If your answer was anything other than 1, scoop carefully.
Does the thought of this food cause me FORO (Fear Of Running Out)?
- What will happen when I don’t have any left in my freezer? Does that make me anxious?
- Am I already worried about what I will do if I can’t find any at the store?
- Am I afraid of running out because I just know I will have to eat something else “bad” instead if I don’t have this food?
Funny thing is, this can happen with any food. That’s because food is not inherently “bad.” Sure, some foods are there to sustain us, and some are there to tantalize us. Swapping out a low fat low calorie food also has the added danger of luring us into a false sense of security, by having us believe we can eat larger quantities without consequence, making these foods even more of a threat to finding the permanent results we seek.
I’ve heard people say they got into a habit of eating too many protein bars in one day.
I am not a low fat hater
To be clear, I am not anti Halo Top. Low fat low calorie foods have their place. And, as substitutes go, Halo Top does pretty well on the taste side of things.

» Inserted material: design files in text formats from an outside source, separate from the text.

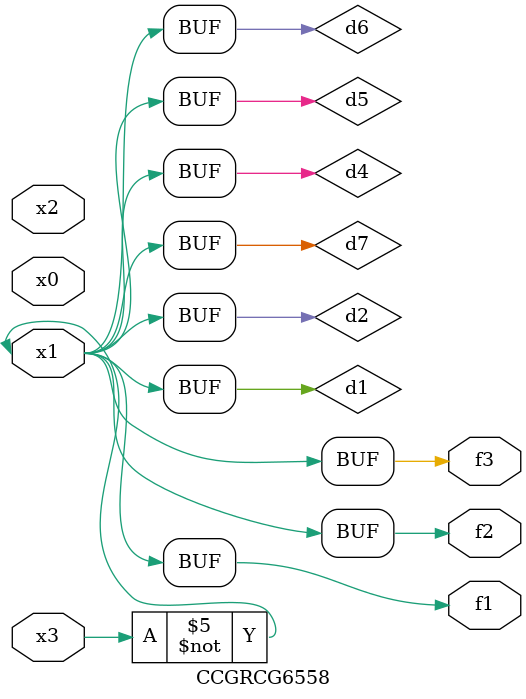
<source format=v>
module CCGRCG6558(
	input x0, x1, x2, x3,
	output f1, f2, f3
);

	wire d1, d2, d3, d4, d5, d6, d7;

	not (d1, x3);
	buf (d2, x1);
	xnor (d3, d1, d2);
	nor (d4, d1);
	buf (d5, d1, d2);
	buf (d6, d4, d5);
	nand (d7, d4);
	assign f1 = d6;
	assign f2 = d7;
	assign f3 = d6;
endmodule

</source>
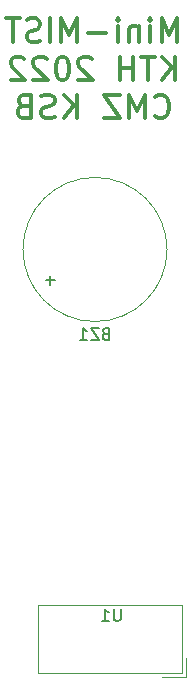
<source format=gbr>
%TF.GenerationSoftware,KiCad,Pcbnew,(6.0.4)*%
%TF.CreationDate,2022-08-23T00:57:11+02:00*%
%TF.ProjectId,MinimistCMZ,4d696e69-6d69-4737-9443-4d5a2e6b6963,rev?*%
%TF.SameCoordinates,Original*%
%TF.FileFunction,Legend,Bot*%
%TF.FilePolarity,Positive*%
%FSLAX46Y46*%
G04 Gerber Fmt 4.6, Leading zero omitted, Abs format (unit mm)*
G04 Created by KiCad (PCBNEW (6.0.4)) date 2022-08-23 00:57:11*
%MOMM*%
%LPD*%
G01*
G04 APERTURE LIST*
%ADD10C,0.300000*%
%ADD11C,0.150000*%
%ADD12C,0.120000*%
G04 APERTURE END LIST*
D10*
X151748238Y-78964761D02*
X151748238Y-76964761D01*
X151081571Y-78393333D01*
X150414904Y-76964761D01*
X150414904Y-78964761D01*
X149462523Y-78964761D02*
X149462523Y-77631428D01*
X149462523Y-76964761D02*
X149557761Y-77060000D01*
X149462523Y-77155238D01*
X149367285Y-77060000D01*
X149462523Y-76964761D01*
X149462523Y-77155238D01*
X148510142Y-77631428D02*
X148510142Y-78964761D01*
X148510142Y-77821904D02*
X148414904Y-77726666D01*
X148224428Y-77631428D01*
X147938714Y-77631428D01*
X147748238Y-77726666D01*
X147653000Y-77917142D01*
X147653000Y-78964761D01*
X146700619Y-78964761D02*
X146700619Y-77631428D01*
X146700619Y-76964761D02*
X146795857Y-77060000D01*
X146700619Y-77155238D01*
X146605380Y-77060000D01*
X146700619Y-76964761D01*
X146700619Y-77155238D01*
X145748238Y-78202857D02*
X144224428Y-78202857D01*
X143272047Y-78964761D02*
X143272047Y-76964761D01*
X142605380Y-78393333D01*
X141938714Y-76964761D01*
X141938714Y-78964761D01*
X140986333Y-78964761D02*
X140986333Y-76964761D01*
X140129190Y-78869523D02*
X139843476Y-78964761D01*
X139367285Y-78964761D01*
X139176809Y-78869523D01*
X139081571Y-78774285D01*
X138986333Y-78583809D01*
X138986333Y-78393333D01*
X139081571Y-78202857D01*
X139176809Y-78107619D01*
X139367285Y-78012380D01*
X139748238Y-77917142D01*
X139938714Y-77821904D01*
X140033952Y-77726666D01*
X140129190Y-77536190D01*
X140129190Y-77345714D01*
X140033952Y-77155238D01*
X139938714Y-77060000D01*
X139748238Y-76964761D01*
X139272047Y-76964761D01*
X138986333Y-77060000D01*
X138414904Y-76964761D02*
X137272047Y-76964761D01*
X137843476Y-78964761D02*
X137843476Y-76964761D01*
X151557761Y-82184761D02*
X151557761Y-80184761D01*
X150414904Y-82184761D02*
X151272047Y-81041904D01*
X150414904Y-80184761D02*
X151557761Y-81327619D01*
X149843476Y-80184761D02*
X148700619Y-80184761D01*
X149272047Y-82184761D02*
X149272047Y-80184761D01*
X148033952Y-82184761D02*
X148033952Y-80184761D01*
X148033952Y-81137142D02*
X146891095Y-81137142D01*
X146891095Y-82184761D02*
X146891095Y-80184761D01*
X144510142Y-80375238D02*
X144414904Y-80280000D01*
X144224428Y-80184761D01*
X143748238Y-80184761D01*
X143557761Y-80280000D01*
X143462523Y-80375238D01*
X143367285Y-80565714D01*
X143367285Y-80756190D01*
X143462523Y-81041904D01*
X144605380Y-82184761D01*
X143367285Y-82184761D01*
X142129190Y-80184761D02*
X141938714Y-80184761D01*
X141748238Y-80280000D01*
X141653000Y-80375238D01*
X141557761Y-80565714D01*
X141462523Y-80946666D01*
X141462523Y-81422857D01*
X141557761Y-81803809D01*
X141653000Y-81994285D01*
X141748238Y-82089523D01*
X141938714Y-82184761D01*
X142129190Y-82184761D01*
X142319666Y-82089523D01*
X142414904Y-81994285D01*
X142510142Y-81803809D01*
X142605380Y-81422857D01*
X142605380Y-80946666D01*
X142510142Y-80565714D01*
X142414904Y-80375238D01*
X142319666Y-80280000D01*
X142129190Y-80184761D01*
X140700619Y-80375238D02*
X140605380Y-80280000D01*
X140414904Y-80184761D01*
X139938714Y-80184761D01*
X139748238Y-80280000D01*
X139653000Y-80375238D01*
X139557761Y-80565714D01*
X139557761Y-80756190D01*
X139653000Y-81041904D01*
X140795857Y-82184761D01*
X139557761Y-82184761D01*
X138795857Y-80375238D02*
X138700619Y-80280000D01*
X138510142Y-80184761D01*
X138033952Y-80184761D01*
X137843476Y-80280000D01*
X137748238Y-80375238D01*
X137653000Y-80565714D01*
X137653000Y-80756190D01*
X137748238Y-81041904D01*
X138891095Y-82184761D01*
X137653000Y-82184761D01*
X149843476Y-85214285D02*
X149938714Y-85309523D01*
X150224428Y-85404761D01*
X150414904Y-85404761D01*
X150700619Y-85309523D01*
X150891095Y-85119047D01*
X150986333Y-84928571D01*
X151081571Y-84547619D01*
X151081571Y-84261904D01*
X150986333Y-83880952D01*
X150891095Y-83690476D01*
X150700619Y-83500000D01*
X150414904Y-83404761D01*
X150224428Y-83404761D01*
X149938714Y-83500000D01*
X149843476Y-83595238D01*
X148986333Y-85404761D02*
X148986333Y-83404761D01*
X148319666Y-84833333D01*
X147653000Y-83404761D01*
X147653000Y-85404761D01*
X146891095Y-83404761D02*
X145557761Y-83404761D01*
X146891095Y-85404761D01*
X145557761Y-85404761D01*
X143272047Y-85404761D02*
X143272047Y-83404761D01*
X142129190Y-85404761D02*
X142986333Y-84261904D01*
X142129190Y-83404761D02*
X143272047Y-84547619D01*
X141367285Y-85309523D02*
X141081571Y-85404761D01*
X140605380Y-85404761D01*
X140414904Y-85309523D01*
X140319666Y-85214285D01*
X140224428Y-85023809D01*
X140224428Y-84833333D01*
X140319666Y-84642857D01*
X140414904Y-84547619D01*
X140605380Y-84452380D01*
X140986333Y-84357142D01*
X141176809Y-84261904D01*
X141272047Y-84166666D01*
X141367285Y-83976190D01*
X141367285Y-83785714D01*
X141272047Y-83595238D01*
X141176809Y-83500000D01*
X140986333Y-83404761D01*
X140510142Y-83404761D01*
X140224428Y-83500000D01*
X138700619Y-84357142D02*
X138414904Y-84452380D01*
X138319666Y-84547619D01*
X138224428Y-84738095D01*
X138224428Y-85023809D01*
X138319666Y-85214285D01*
X138414904Y-85309523D01*
X138605380Y-85404761D01*
X139367285Y-85404761D01*
X139367285Y-83404761D01*
X138700619Y-83404761D01*
X138510142Y-83500000D01*
X138414904Y-83595238D01*
X138319666Y-83785714D01*
X138319666Y-83976190D01*
X138414904Y-84166666D01*
X138510142Y-84261904D01*
X138700619Y-84357142D01*
X139367285Y-84357142D01*
D11*
%TO.C,U1*%
X146938904Y-126960380D02*
X146938904Y-127769904D01*
X146891285Y-127865142D01*
X146843666Y-127912761D01*
X146748428Y-127960380D01*
X146557952Y-127960380D01*
X146462714Y-127912761D01*
X146415095Y-127865142D01*
X146367476Y-127769904D01*
X146367476Y-126960380D01*
X145367476Y-127960380D02*
X145938904Y-127960380D01*
X145653190Y-127960380D02*
X145653190Y-126960380D01*
X145748428Y-127103238D01*
X145843666Y-127198476D01*
X145938904Y-127246095D01*
%TO.C,BZ1*%
X145660952Y-103648571D02*
X145518095Y-103696190D01*
X145470476Y-103743809D01*
X145422857Y-103839047D01*
X145422857Y-103981904D01*
X145470476Y-104077142D01*
X145518095Y-104124761D01*
X145613333Y-104172380D01*
X145994285Y-104172380D01*
X145994285Y-103172380D01*
X145660952Y-103172380D01*
X145565714Y-103220000D01*
X145518095Y-103267619D01*
X145470476Y-103362857D01*
X145470476Y-103458095D01*
X145518095Y-103553333D01*
X145565714Y-103600952D01*
X145660952Y-103648571D01*
X145994285Y-103648571D01*
X145089523Y-103172380D02*
X144422857Y-103172380D01*
X145089523Y-104172380D01*
X144422857Y-104172380D01*
X143518095Y-104172380D02*
X144089523Y-104172380D01*
X143803809Y-104172380D02*
X143803809Y-103172380D01*
X143899047Y-103315238D01*
X143994285Y-103410476D01*
X144089523Y-103458095D01*
X141350952Y-99131428D02*
X140589047Y-99131428D01*
X140970000Y-99512380D02*
X140970000Y-98750476D01*
D12*
%TO.C,U1*%
X139920000Y-126660000D02*
X139920000Y-132420000D01*
X152180000Y-126660000D02*
X139920000Y-126660000D01*
X152180000Y-132410000D02*
X152180000Y-126670000D01*
X152460000Y-132700000D02*
X152460000Y-131090000D01*
X139920000Y-132420000D02*
X152170000Y-132420000D01*
X152460000Y-132700000D02*
X150460000Y-132700000D01*
%TO.C,BZ1*%
X150880000Y-96520000D02*
G75*
G03*
X150880000Y-96520000I-6100000J0D01*
G01*
%TD*%
M02*

</source>
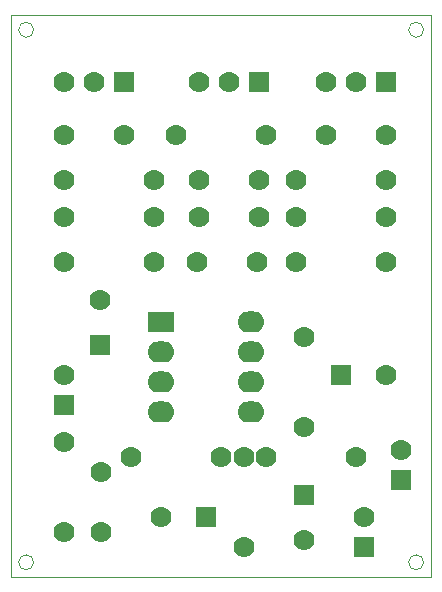
<source format=gtl>
%FSLAX46Y46*%
G04 Gerber Fmt 4.6, Leading zero omitted, Abs format (unit mm)*
G04 Created by KiCad (PCBNEW (2014-08-26 BZR 5101)-product) date 01/09/2014 17:51:50*
%MOMM*%
G01*
G04 APERTURE LIST*
%ADD10C,0.100000*%
%ADD11C,1.778000*%
%ADD12R,1.778000X1.778000*%
%ADD13R,2.286000X1.778000*%
%ADD14O,2.286000X1.778000*%
G04 APERTURE END LIST*
D10*
X112395000Y-123825000D02*
X147955000Y-123825000D01*
X112395000Y-76200000D02*
X147955000Y-76200000D01*
X114300000Y-122555000D02*
G75*
G03X114300000Y-122555000I-635000J0D01*
G74*
G01*
X147320000Y-122555000D02*
G75*
G03X147320000Y-122555000I-635000J0D01*
G74*
G01*
X147320000Y-77470000D02*
G75*
G03X147320000Y-77470000I-635000J0D01*
G74*
G01*
X114300000Y-77470000D02*
G75*
G03X114300000Y-77470000I-635000J0D01*
G74*
G01*
X112395000Y-123825000D02*
X112395000Y-76200000D01*
X147955000Y-76200000D02*
X147955000Y-123825000D01*
D11*
X120015000Y-120015000D03*
X120015000Y-114935000D03*
D12*
X119888000Y-104140000D03*
D11*
X119888000Y-100330000D03*
X128270000Y-90170000D03*
X133350000Y-90170000D03*
X128270000Y-93345000D03*
X133350000Y-93345000D03*
X139065000Y-86360000D03*
X144145000Y-86360000D03*
X116840000Y-86360000D03*
X121920000Y-86360000D03*
D12*
X140335000Y-106680000D03*
D11*
X144145000Y-106680000D03*
D12*
X128905000Y-118745000D03*
D11*
X125095000Y-118745000D03*
D12*
X137160000Y-116840000D03*
D11*
X137160000Y-120650000D03*
D12*
X116840000Y-109220000D03*
D11*
X116840000Y-106680000D03*
D12*
X145415000Y-115570000D03*
D11*
X145415000Y-113030000D03*
D12*
X142240000Y-121285000D03*
D11*
X142240000Y-118745000D03*
X116840000Y-120015000D03*
X116840000Y-112395000D03*
X130175000Y-113665000D03*
X122555000Y-113665000D03*
X124460000Y-90170000D03*
X116840000Y-90170000D03*
X124460000Y-93345000D03*
X116840000Y-93345000D03*
X116840000Y-97155000D03*
X124460000Y-97155000D03*
X133985000Y-86360000D03*
X126365000Y-86360000D03*
X144145000Y-90170000D03*
X136525000Y-90170000D03*
X144145000Y-93345000D03*
X136525000Y-93345000D03*
X144145000Y-97155000D03*
X136525000Y-97155000D03*
X137160000Y-111125000D03*
X137160000Y-103505000D03*
X133985000Y-113665000D03*
X141605000Y-113665000D03*
X132080000Y-121285000D03*
X132080000Y-113665000D03*
D12*
X144145000Y-81915000D03*
D11*
X141605000Y-81915000D03*
X139065000Y-81915000D03*
D12*
X133350000Y-81915000D03*
D11*
X130810000Y-81915000D03*
X128270000Y-81915000D03*
D12*
X121920000Y-81915000D03*
D11*
X119380000Y-81915000D03*
X116840000Y-81915000D03*
D13*
X125095000Y-102235000D03*
D14*
X125095000Y-104775000D03*
X125095000Y-107315000D03*
X125095000Y-109855000D03*
X132715000Y-109855000D03*
X132715000Y-107315000D03*
X132715000Y-104775000D03*
X132715000Y-102235000D03*
D11*
X128143000Y-97155000D03*
X133223000Y-97155000D03*
M02*

</source>
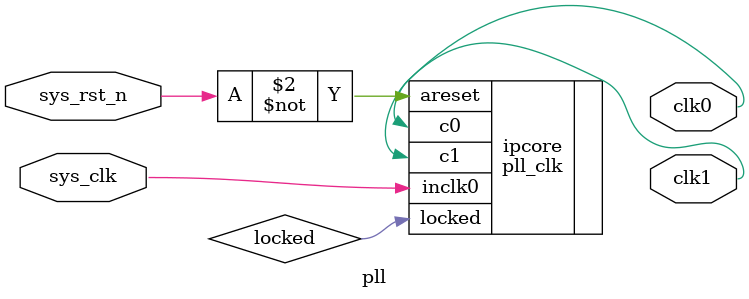
<source format=v>


module pll(
    input               sys_clk        ,  //系统时钟
    input               sys_rst_n      ,  //系统复位，低电平有效
    //输出时钟
    output              clk0       ,  //100Mhz时钟频率
    output              clk1  //100Mhz时钟频率,相位偏移180度
    );

//wire define
wire             rst_n          ;  //复位信号
wire             locked         ;  //locked信号拉高,锁相环开始稳定输出时钟

//*****************************************************
//**                    main code
//*****************************************************

//系统复位与锁相环locked相与,作为其它模块的复位信号
assign  rst_n = sys_rst_n & locked;

//锁相环
pll_clk ipcore(
    .areset       (~sys_rst_n     ),  //锁相环高电平复位,所以复位信号取反
    .inclk0       (sys_clk        ),
    .c0           (clk0       ),
    .c1           (clk1  ),
    .locked       (locked         )
    ); 

endmodule
</source>
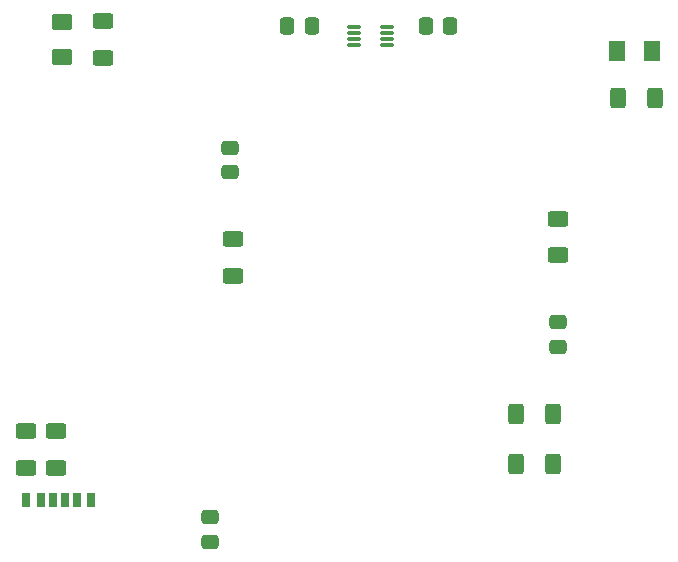
<source format=gbr>
%TF.GenerationSoftware,KiCad,Pcbnew,9.0.6*%
%TF.CreationDate,2025-11-29T13:47:23-05:00*%
%TF.ProjectId,SPI_Hat,5350495f-4861-4742-9e6b-696361645f70,rev?*%
%TF.SameCoordinates,Original*%
%TF.FileFunction,Paste,Top*%
%TF.FilePolarity,Positive*%
%FSLAX46Y46*%
G04 Gerber Fmt 4.6, Leading zero omitted, Abs format (unit mm)*
G04 Created by KiCad (PCBNEW 9.0.6) date 2025-11-29 13:47:23*
%MOMM*%
%LPD*%
G01*
G04 APERTURE LIST*
G04 Aperture macros list*
%AMRoundRect*
0 Rectangle with rounded corners*
0 $1 Rounding radius*
0 $2 $3 $4 $5 $6 $7 $8 $9 X,Y pos of 4 corners*
0 Add a 4 corners polygon primitive as box body*
4,1,4,$2,$3,$4,$5,$6,$7,$8,$9,$2,$3,0*
0 Add four circle primitives for the rounded corners*
1,1,$1+$1,$2,$3*
1,1,$1+$1,$4,$5*
1,1,$1+$1,$6,$7*
1,1,$1+$1,$8,$9*
0 Add four rect primitives between the rounded corners*
20,1,$1+$1,$2,$3,$4,$5,0*
20,1,$1+$1,$4,$5,$6,$7,0*
20,1,$1+$1,$6,$7,$8,$9,0*
20,1,$1+$1,$8,$9,$2,$3,0*%
G04 Aperture macros list end*
%ADD10RoundRect,0.250000X0.400000X0.625000X-0.400000X0.625000X-0.400000X-0.625000X0.400000X-0.625000X0*%
%ADD11RoundRect,0.250001X0.462499X0.624999X-0.462499X0.624999X-0.462499X-0.624999X0.462499X-0.624999X0*%
%ADD12R,0.700000X1.200000*%
%ADD13R,0.760000X1.200000*%
%ADD14R,0.800000X1.200000*%
%ADD15RoundRect,0.250000X-0.400000X-0.625000X0.400000X-0.625000X0.400000X0.625000X-0.400000X0.625000X0*%
%ADD16RoundRect,0.250000X-0.625000X0.400000X-0.625000X-0.400000X0.625000X-0.400000X0.625000X0.400000X0*%
%ADD17RoundRect,0.250000X0.625000X-0.400000X0.625000X0.400000X-0.625000X0.400000X-0.625000X-0.400000X0*%
%ADD18RoundRect,0.250000X0.337500X0.475000X-0.337500X0.475000X-0.337500X-0.475000X0.337500X-0.475000X0*%
%ADD19RoundRect,0.250000X0.475000X-0.337500X0.475000X0.337500X-0.475000X0.337500X-0.475000X-0.337500X0*%
%ADD20RoundRect,0.250000X-0.475000X0.337500X-0.475000X-0.337500X0.475000X-0.337500X0.475000X0.337500X0*%
%ADD21RoundRect,0.250001X-0.624999X0.462499X-0.624999X-0.462499X0.624999X-0.462499X0.624999X0.462499X0*%
%ADD22RoundRect,0.250000X-0.337500X-0.475000X0.337500X-0.475000X0.337500X0.475000X-0.337500X0.475000X0*%
%ADD23RoundRect,0.033750X0.526250X0.101250X-0.526250X0.101250X-0.526250X-0.101250X0.526250X-0.101250X0*%
G04 APERTURE END LIST*
D10*
%TO.C,R8*%
X152050000Y-117250000D03*
X148950000Y-117250000D03*
%TD*%
D11*
%TO.C,D2*%
X160487500Y-86500000D03*
X157512500Y-86500000D03*
%TD*%
D12*
%TO.C,5v_in1*%
X109750000Y-124500000D03*
D13*
X111770000Y-124500000D03*
D14*
X113000000Y-124500000D03*
D12*
X110750000Y-124500000D03*
D13*
X108730000Y-124500000D03*
D14*
X107500000Y-124500000D03*
%TD*%
D15*
%TO.C,R6*%
X157577000Y-90500000D03*
X160677000Y-90500000D03*
%TD*%
D16*
%TO.C,R1*%
X125000000Y-102450000D03*
X125000000Y-105550000D03*
%TD*%
D17*
%TO.C,R2*%
X152500000Y-103800000D03*
X152500000Y-100700000D03*
%TD*%
D16*
%TO.C,R4*%
X107500000Y-118700000D03*
X107500000Y-121800000D03*
%TD*%
D18*
%TO.C,C5*%
X143382657Y-84404749D03*
X141307657Y-84404749D03*
%TD*%
D19*
%TO.C,C2*%
X124750000Y-96750000D03*
X124750000Y-94675000D03*
%TD*%
D20*
%TO.C,C7*%
X123000000Y-125962500D03*
X123000000Y-128037500D03*
%TD*%
D15*
%TO.C,R7*%
X148950000Y-121500000D03*
X152050000Y-121500000D03*
%TD*%
D21*
%TO.C,D1*%
X110500000Y-84025000D03*
X110500000Y-87000000D03*
%TD*%
D20*
%TO.C,C1*%
X152500000Y-109462500D03*
X152500000Y-111537500D03*
%TD*%
D16*
%TO.C,R5*%
X110000000Y-118700000D03*
X110000000Y-121800000D03*
%TD*%
%TO.C,R3*%
X114000000Y-83950000D03*
X114000000Y-87050000D03*
%TD*%
D22*
%TO.C,C6*%
X129557657Y-84404749D03*
X131632657Y-84404749D03*
%TD*%
D23*
%TO.C,U4*%
X138057657Y-85990842D03*
X138057657Y-85490842D03*
X138057657Y-84990842D03*
X138057657Y-84490842D03*
X135247657Y-84490842D03*
X135247657Y-84990842D03*
X135247657Y-85490842D03*
X135247657Y-85990842D03*
%TD*%
M02*

</source>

I do, however, take issue with marketing that plays on our weaknesses–oftentimes weaknesses that perpetuate an unhappy lifestyle. Marketing designed to enable continued societal obesity and self-image issues, by simply slapping something else in front of us instead of encouraging us to do the most difficult work it takes to make lasting change. By having us invest in stocking up on pints instead of investing in taking stock in ourselves.
Whatever choice is right for you, think before you scoop.